- _WORK TASK A_:
In the forum thread below, rewrite the paragraph that begins "There are neurologists out there" in fewer words, keeping its main facts.
- _WORK TASK B_:
Output the part of the forum thread below between "Next, I will" and "was not neurotypical.", inclusive, without any changes.

- _EXTRACT_:
For weeks I have been waiting for a response from the Mayo Clinic, and today I got one. They said due to high capacity that they could not accept me at this time. They do not think that there is any additional tests they could run to help me. There is people who need to be seen more. And I get that. So many people have it much worse. I just don’t know how to feel. They said I could send them my more critical information for that to be looked over, but I’m running out of hope. The Mayo Clinic was my last hope. I’ve been to the top two and three hospitals in the nation and I always get the same answers, " We know there is something wrong and it is not just Chiari, but we have not found it yet. Chiari would not cause these symptoms"…Do I take that as an answer? Do I fight back? Where do I go now? Why can’t anyone figure out what is wrong with me? Have you guys ever lost hope? How’d you regain it? Where did you find it? Please help.
I say to give yourself a moment (a day, a week, a month) to really mourn your previous responses to your outreaches for care. You deserve to have your health concerns heard and listened to, and you deserve help finding an answer.
Next, I will say that it doesn’t always take “the best” to get the best help. I know that there are many people that are helped by the famous clinics and have life changing outcomes. But I also know many people who happen upon amazing practictioners all over. My own road to a healthier life began with a FNP that recognized my case was not neurotypical.
There are neurologists out there that recognize multiple conditions (even rare ones) and will treat them concurrently. Mine dignosed my Trigeminal Neuralgia in the rirst 10 minutes but said that it didnt accout for all the symptoms so we needed to did deeper. It wasn’t until several tests later that we got to Chiari but we did get there.

Data drawn from a collection:
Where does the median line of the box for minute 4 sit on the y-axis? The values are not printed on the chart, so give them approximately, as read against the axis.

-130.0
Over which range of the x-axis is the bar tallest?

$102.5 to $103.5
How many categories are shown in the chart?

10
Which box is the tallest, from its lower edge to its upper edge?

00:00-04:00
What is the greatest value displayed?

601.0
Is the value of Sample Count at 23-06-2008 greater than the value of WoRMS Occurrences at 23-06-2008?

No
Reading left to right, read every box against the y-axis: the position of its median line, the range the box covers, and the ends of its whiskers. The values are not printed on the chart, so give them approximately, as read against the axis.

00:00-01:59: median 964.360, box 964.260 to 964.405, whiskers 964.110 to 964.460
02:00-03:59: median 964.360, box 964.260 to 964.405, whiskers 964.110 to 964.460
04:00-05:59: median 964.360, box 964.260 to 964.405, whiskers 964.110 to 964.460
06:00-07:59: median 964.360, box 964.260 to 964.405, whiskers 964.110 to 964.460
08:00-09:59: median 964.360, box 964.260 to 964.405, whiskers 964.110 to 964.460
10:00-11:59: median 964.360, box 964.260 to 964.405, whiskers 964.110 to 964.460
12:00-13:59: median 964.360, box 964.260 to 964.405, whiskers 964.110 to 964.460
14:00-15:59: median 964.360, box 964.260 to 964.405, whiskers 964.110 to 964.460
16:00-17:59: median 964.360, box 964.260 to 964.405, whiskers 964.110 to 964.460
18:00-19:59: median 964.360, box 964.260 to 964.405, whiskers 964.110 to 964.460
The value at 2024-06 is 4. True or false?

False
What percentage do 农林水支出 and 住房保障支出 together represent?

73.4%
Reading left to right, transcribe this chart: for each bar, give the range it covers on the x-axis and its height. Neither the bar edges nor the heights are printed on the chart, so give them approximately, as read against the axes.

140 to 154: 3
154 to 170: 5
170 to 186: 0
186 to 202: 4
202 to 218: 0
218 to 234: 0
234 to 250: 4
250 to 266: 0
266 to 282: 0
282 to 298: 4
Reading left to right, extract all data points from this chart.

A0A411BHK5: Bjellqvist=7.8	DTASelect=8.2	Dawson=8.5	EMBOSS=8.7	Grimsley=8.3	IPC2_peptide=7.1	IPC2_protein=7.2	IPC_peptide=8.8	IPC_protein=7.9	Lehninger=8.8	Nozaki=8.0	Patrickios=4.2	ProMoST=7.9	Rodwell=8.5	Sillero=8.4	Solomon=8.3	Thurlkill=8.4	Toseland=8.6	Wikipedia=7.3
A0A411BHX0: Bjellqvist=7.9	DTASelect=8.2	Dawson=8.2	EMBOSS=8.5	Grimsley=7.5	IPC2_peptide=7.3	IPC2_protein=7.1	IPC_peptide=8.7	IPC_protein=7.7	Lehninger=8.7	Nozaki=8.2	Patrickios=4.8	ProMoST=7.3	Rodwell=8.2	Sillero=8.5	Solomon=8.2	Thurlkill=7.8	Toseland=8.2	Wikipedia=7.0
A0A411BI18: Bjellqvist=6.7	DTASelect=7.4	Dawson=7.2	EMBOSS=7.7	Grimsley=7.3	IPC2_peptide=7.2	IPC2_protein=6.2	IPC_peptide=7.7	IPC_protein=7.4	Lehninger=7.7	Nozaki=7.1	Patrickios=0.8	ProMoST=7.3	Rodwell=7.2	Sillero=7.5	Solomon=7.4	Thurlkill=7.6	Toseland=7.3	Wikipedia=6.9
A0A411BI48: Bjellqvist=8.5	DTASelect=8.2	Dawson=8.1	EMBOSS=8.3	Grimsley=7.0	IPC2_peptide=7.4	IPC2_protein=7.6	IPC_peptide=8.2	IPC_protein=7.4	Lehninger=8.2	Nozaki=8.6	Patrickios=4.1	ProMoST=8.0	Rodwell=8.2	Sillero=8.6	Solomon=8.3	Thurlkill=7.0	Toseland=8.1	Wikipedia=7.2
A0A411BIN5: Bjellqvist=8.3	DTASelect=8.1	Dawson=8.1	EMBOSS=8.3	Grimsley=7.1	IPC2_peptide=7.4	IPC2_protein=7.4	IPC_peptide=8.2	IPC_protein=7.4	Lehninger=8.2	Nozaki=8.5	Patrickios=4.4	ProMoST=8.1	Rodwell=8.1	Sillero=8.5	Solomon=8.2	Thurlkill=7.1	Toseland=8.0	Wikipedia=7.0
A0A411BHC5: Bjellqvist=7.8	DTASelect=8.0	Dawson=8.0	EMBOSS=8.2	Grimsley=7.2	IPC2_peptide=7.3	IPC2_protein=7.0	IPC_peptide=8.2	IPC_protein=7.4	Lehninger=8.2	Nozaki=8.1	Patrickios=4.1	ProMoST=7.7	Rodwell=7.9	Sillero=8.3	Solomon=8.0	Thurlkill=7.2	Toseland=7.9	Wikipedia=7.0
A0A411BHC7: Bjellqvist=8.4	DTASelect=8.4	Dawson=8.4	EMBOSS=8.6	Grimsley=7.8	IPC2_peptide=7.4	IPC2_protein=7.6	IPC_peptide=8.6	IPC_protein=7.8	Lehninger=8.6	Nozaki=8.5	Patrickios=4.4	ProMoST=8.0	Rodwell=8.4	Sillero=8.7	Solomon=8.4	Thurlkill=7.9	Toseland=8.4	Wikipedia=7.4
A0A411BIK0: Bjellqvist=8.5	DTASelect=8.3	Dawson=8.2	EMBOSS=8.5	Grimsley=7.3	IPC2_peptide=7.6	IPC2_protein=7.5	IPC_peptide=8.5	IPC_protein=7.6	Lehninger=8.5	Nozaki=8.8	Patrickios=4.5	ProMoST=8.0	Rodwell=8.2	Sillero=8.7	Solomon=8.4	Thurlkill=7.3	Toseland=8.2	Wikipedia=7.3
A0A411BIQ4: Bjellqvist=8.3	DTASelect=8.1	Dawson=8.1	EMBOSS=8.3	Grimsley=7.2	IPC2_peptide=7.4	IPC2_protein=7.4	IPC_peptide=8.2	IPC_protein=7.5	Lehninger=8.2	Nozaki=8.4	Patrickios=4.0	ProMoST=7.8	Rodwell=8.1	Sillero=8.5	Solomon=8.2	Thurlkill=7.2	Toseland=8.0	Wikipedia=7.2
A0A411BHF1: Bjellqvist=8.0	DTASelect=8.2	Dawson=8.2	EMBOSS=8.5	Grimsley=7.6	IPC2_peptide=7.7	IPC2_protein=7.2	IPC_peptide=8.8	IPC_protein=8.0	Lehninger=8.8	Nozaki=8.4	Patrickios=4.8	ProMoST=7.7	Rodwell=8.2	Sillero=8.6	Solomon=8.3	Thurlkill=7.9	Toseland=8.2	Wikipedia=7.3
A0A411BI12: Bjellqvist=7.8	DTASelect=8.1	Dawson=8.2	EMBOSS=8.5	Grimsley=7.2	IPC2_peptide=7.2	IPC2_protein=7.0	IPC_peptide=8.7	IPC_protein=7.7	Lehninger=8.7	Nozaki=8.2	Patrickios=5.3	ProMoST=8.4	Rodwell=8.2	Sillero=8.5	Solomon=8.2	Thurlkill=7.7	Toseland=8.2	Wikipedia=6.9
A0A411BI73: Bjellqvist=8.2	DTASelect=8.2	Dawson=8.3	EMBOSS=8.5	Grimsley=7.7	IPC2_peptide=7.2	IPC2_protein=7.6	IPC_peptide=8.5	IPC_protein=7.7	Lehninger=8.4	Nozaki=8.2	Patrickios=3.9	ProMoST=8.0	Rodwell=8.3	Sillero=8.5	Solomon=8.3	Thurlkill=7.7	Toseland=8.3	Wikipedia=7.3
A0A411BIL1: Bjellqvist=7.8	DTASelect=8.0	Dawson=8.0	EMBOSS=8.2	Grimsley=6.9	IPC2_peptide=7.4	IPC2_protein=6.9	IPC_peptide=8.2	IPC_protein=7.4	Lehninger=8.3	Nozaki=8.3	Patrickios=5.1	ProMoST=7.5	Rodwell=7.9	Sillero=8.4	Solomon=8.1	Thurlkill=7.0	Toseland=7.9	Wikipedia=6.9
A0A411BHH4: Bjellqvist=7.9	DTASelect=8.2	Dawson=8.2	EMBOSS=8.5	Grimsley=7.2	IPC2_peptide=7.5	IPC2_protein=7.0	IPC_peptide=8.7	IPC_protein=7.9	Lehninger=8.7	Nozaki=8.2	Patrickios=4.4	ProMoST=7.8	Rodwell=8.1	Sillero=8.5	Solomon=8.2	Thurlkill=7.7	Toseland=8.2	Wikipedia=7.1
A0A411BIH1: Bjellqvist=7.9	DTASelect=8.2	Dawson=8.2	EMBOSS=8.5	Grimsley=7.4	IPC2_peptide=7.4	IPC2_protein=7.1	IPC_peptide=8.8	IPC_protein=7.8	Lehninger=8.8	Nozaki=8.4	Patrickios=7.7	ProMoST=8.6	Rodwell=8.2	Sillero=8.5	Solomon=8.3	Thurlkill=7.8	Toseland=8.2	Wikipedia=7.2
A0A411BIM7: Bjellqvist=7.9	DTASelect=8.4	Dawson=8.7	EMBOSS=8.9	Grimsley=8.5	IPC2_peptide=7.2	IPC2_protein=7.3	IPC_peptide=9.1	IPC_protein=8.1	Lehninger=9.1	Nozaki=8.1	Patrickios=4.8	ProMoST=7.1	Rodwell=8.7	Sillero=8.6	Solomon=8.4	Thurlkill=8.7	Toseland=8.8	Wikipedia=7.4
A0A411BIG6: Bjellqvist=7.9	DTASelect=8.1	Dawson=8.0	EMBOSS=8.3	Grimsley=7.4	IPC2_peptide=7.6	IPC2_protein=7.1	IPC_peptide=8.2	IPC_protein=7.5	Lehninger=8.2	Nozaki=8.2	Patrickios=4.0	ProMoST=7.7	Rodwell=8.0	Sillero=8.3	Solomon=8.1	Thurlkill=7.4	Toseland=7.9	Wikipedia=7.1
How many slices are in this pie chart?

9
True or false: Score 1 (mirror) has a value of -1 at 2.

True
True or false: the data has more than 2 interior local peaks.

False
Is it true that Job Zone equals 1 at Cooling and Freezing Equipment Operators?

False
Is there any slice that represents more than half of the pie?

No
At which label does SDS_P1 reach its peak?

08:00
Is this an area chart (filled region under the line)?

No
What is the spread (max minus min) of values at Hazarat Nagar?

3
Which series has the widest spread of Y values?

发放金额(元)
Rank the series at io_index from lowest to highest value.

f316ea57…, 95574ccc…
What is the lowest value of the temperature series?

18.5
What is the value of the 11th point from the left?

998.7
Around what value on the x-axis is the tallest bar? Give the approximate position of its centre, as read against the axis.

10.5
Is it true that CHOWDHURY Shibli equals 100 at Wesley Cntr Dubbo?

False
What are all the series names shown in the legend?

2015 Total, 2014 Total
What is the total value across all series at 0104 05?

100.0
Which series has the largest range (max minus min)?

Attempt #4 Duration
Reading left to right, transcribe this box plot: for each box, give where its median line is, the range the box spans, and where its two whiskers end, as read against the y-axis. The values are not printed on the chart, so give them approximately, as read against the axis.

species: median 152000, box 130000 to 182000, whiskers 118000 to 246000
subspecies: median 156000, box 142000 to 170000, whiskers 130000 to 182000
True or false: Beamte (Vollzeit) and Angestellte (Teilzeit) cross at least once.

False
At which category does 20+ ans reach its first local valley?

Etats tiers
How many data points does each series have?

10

- _TASK OUTPUT A_:
Some neurologists recognize multiple conditions, even rare ones, and treat them at the same time. The writer's neurologist diagnosed trigeminal neuralgia within the first 10 minutes but said it did not explain all the symptoms, so they had to dig deeper. Chiari was identified only after several more tests.

- _TASK OUTPUT B_:
Next, I will say that it doesn’t always take “the best” to get the best help. I know that there are many people that are helped by the famous clinics and have life changing outcomes. But I also know many people who happen upon amazing practictioners all over. My own road to a healthier life began with a FNP that recognized my case was not neurotypical.